Construction of Water-Stable Rare-Earth Organic Frameworks with Ambient High Proton Conductivity Based on Zirconium Sandwiched Heteropolytungstate.

Water-stable proton-conducting materials owning excellent performances at ambient temperatures are currently one of the crucial challenges. Herein, four water-stable three-dimensional polyoxometalate-based rare-earth organic frameworks have been successfully synthesized and formulated as H{Ln 4 (L) 2 (H 2 O) 21 [Zr 3 (OH) 3 (PW 9 O 34 ) 2 ]}·15H 2 O ( 1 - 3 ) (Ln = La ( 1 ), Ce ( 2 ), Pr ( 3 ); L = 3,5-pyridine dicarboxylic acid), which are the first examples of MOFs constructed by a zirconium sandwiched polyoxoanion. There are abundant coordinated water molecules functionalizing the Pr III centers, and simultaneously, plenty of lattice water molecules are fitted into the channel of the framework.
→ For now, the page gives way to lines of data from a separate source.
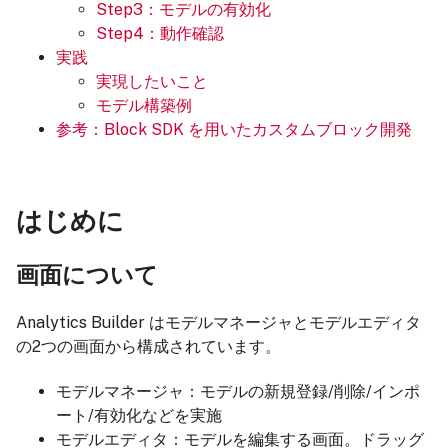
Step3：モデルの有効化
Step4：動作確認
実践
実現したいこと
モデル構築例
参考：Block SDK を用いたカスタムブロック開発
はじめに
画面について
Analytics Builder はモデルマネージャとモデルエディタ
の2つの画面から構成されています。
モデルマネージャ：モデルの新規登録/削除/インポ
ート/有効化などを実施
モデルエディタ：モデルを編集する画面。ドラッグ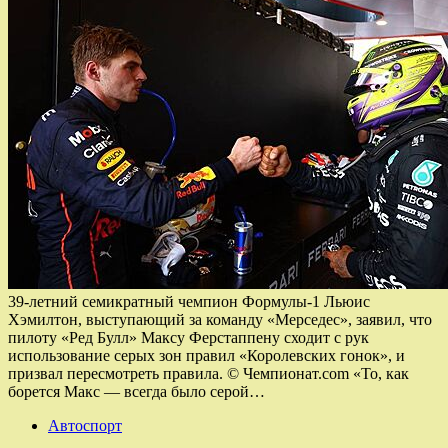
39-летний семикратный чемпион Формулы-1 Льюис
Хэмилтон, выступающий за команду «Мерседес», заявил, что
пилоту «Ред Булл» Максу Ферстаппену сходит с рук
использование серых зон правил «Королевских гонок», и
призвал пересмотреть правила. © Чемпионат.com «То, как
борется Макс — всегда было серой…
Автоспорт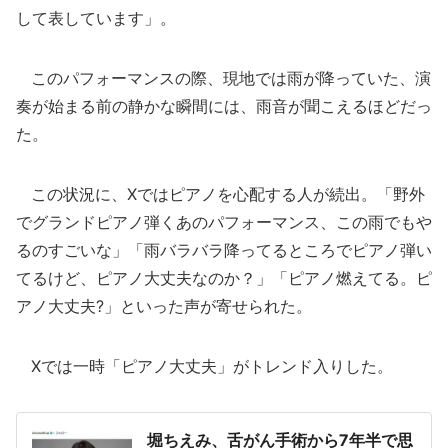
して表しています」。
このパフォーマンスの際、現地では雨が降っていた、演
奏が始まる前の静かな瞬間には、雨音が聞こえるほどだっ
た。
この状況に、Xではピアノを心配する人が続出。「野外
でグランドピアノ弾くあのパフォーマンス、この雨でもや
るのすごいな」「雨バラバラ降ってるところでピアノ弾い
てるけど、ピアノ大丈夫なのか？」「ピアノ燃えてる。ピ
アノ大丈夫?」といった声が寄せられた。
Xでは一時「ピアノ大丈夫」がトレンド入りした。
堀ちえみ、舌がん手術から7年半で思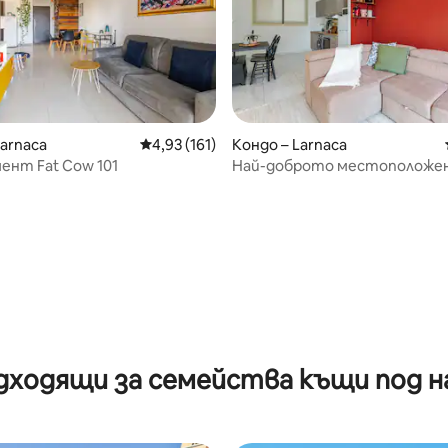
Larnaca
Средна оценка: 4,93 от 5, 161 отзива
4,93 (161)
Кондо – Larnaca
нт Fat Cow 101
Най-доброто местоположени
100 м от плажа
от 5, 12 отзива
дходящи за семейства къщи под н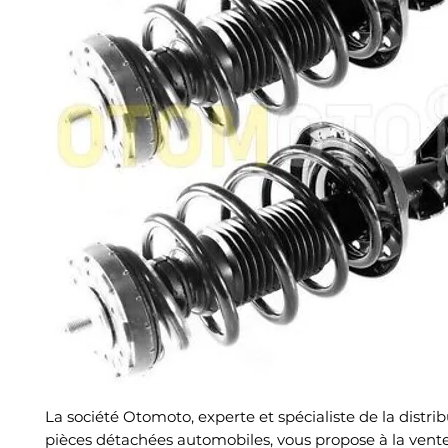
La société Otomoto, experte et spécialiste de la distri
pièces détachées automobiles, vous propose à la vent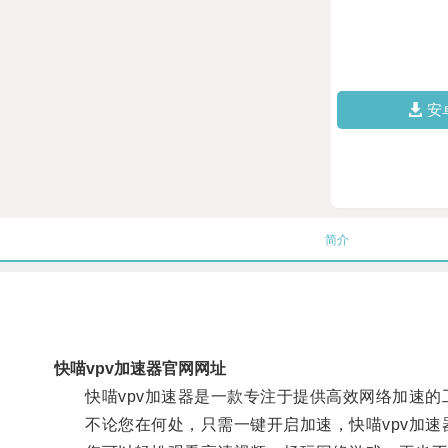
安
简介
快喵vpv加速器官网网址
快喵vpv加速器是一款专注于提供高效网络加速的
不论您在何处，只需一键开启加速，快喵vpv加速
A continuous H-bonding network is found between the architectures and plays an important role in stabilizing the structure. Benefiting from the consecutive H-bonding networks, compounds 1 - 3 showed high proton conductivities at ambient temperature (up to 1.05 × 10 -3 S·cm -1 under 98% RH) by a synergistic effect of the combined components.